December 29, 2017 10:15 PM
From tornadoes to bitter cold, there were many significant weather events in Minnesota and Wisconsin during the course of 2017. Here are the top five local weather stories in 2017:
In June, Coon Rapids residents and public works employees worked tirelessly to shovel and plow hail that fell during a severe storm. The severe thunderstorms blew through St. Cloud to the metro area and western Wisconsin, producing hail, rains, strong winds and lightning. The Minnesota State Patrol reported two people were hurt when wind gusts flipped a pickup truck and camper in Meeker County. The storms caused power outages for more than 132,000 people.
One person died and 27 people were hurt when a tornado blasted through Barron County, Wisconsin, in May. The tornado tore through the Prairie Lakes Estates mobile home park in Chetek, Wisconsin, causing significant damage.
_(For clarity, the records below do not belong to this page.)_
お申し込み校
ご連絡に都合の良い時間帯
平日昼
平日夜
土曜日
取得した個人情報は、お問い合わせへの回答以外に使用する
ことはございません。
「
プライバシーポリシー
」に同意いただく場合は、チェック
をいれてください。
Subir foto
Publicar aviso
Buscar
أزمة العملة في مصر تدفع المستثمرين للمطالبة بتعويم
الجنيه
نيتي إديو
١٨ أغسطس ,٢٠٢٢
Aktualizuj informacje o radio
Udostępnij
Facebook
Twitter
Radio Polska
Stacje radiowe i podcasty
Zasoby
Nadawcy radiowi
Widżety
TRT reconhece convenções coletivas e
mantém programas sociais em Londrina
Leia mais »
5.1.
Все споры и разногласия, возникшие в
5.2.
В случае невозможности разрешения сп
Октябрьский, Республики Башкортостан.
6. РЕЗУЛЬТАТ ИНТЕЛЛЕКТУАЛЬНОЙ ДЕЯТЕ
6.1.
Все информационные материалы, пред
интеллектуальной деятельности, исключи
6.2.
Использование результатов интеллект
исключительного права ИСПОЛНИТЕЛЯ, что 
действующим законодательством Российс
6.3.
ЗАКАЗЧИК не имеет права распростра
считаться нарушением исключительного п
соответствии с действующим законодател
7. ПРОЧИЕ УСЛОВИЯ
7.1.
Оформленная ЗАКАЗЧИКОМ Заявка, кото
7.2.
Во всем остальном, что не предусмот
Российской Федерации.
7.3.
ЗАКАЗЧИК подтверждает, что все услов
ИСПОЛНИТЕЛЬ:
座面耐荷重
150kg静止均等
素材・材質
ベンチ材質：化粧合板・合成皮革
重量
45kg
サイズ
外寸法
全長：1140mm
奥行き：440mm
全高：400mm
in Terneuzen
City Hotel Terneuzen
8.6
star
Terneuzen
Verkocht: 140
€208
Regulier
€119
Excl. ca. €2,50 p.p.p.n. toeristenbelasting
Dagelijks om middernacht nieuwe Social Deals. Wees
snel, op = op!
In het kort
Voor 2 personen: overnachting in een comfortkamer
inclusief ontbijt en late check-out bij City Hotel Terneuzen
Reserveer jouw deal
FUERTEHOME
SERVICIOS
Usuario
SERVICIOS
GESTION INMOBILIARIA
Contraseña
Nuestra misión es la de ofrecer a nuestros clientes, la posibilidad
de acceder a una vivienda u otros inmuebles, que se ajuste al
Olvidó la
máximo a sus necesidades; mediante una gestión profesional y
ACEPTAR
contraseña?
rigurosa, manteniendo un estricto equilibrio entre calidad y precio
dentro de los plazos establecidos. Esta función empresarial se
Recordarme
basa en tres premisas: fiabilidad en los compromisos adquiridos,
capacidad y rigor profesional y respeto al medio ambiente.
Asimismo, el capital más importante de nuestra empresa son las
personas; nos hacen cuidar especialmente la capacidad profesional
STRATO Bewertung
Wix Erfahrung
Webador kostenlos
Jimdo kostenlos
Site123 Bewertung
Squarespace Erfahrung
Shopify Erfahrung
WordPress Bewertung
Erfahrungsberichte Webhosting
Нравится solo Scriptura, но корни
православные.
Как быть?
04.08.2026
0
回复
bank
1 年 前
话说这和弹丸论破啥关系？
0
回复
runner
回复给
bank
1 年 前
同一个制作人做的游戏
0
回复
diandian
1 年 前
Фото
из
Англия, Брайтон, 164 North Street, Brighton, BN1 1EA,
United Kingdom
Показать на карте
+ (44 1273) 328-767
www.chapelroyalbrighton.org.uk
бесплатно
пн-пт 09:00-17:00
The National Weather Service reported damaging hail and flying debris were results of the significant weather event.
In July, the National Weather Service confirmed an EF-1 touched down in the Columbus and Forest Lake area for roughly eight minutes. That was enough time to collapse a garage and damage buildings that were in its roughly nine mile-path.
On March 6, the National Weather Service confirmed tornadoes that touched down near Zimmerman and Clarks Grove, setting a record for the earliest date in Minnesota history that a tornado was ever recorded. The previous record was set on March 18, 1968.
Minnesotans know winters in the state can be brutal and on Dec. 26, residents were treated to winter weather colder than the actual Arctic. The high for the day was -2 degrees, with temperatures dropping to roughly -12 degrees that night.
Meanwhile, 2017 was a year of significant national and international weather events. Here are those top five weather stories:
In September, Hurricane Irma—which reached a Category 5 storm classification at its strongest point—battered the Turks and Caicos Islands and threatened the Dominican Republic and Haiti. The fearsome storm continued a rampage through the Caribbean and killed 134 people total. The storm set several records.
The total solar eclipse that occurred in August cut a 70-mile-wide path of totality across the country, when the moon moved between Earth and the sun, blocking it for as much as 2 1/2 minutes. It was the first coast-to-coast full eclipse since 1918. Minnesotans gathered to experience the eclipse during several events.
Wildfire smoke from Canada and the Pacific Northwest affected air quality in Minnesota on a couple of days in September. The area affected by the smoke included Alexandria, Brainerd, Marshall, Ortonville, St. Cloud, and Worthington. The tribal nations of Mille Lacs and Upper Sioux were also affected.
Hurricane Harvey spun through Texas in August, dumping 27 trillion gallons of rain on Texas and Louisiana — enough to cover all of Manhattan a mile (1.6 kilometers) deep. It set a record for rainfall from a tropical system in the continental U.S., dropping 51.88 inches (1.3 meters) just outside Houston. That's only an eighth of an inch (3.2 millimeters) behind the U.S. record set in Hawaii in 1950. The hurricane killed 77 people total. Minnesotans were interested in ways to help aid efforts and about the animals that were rescued from the affected areas.
In September, tens of thousands of Puerto Ricans stunned by a hurricane that crushed concrete balconies, twisted metal gates and paralyzed the island with landslides, flooding and downed trees worked to slowly rebuild amid an economic crisis. The Category 4 storm was the strongest hurricane to hit Puerto Rico in over 80 years and killed 66 people.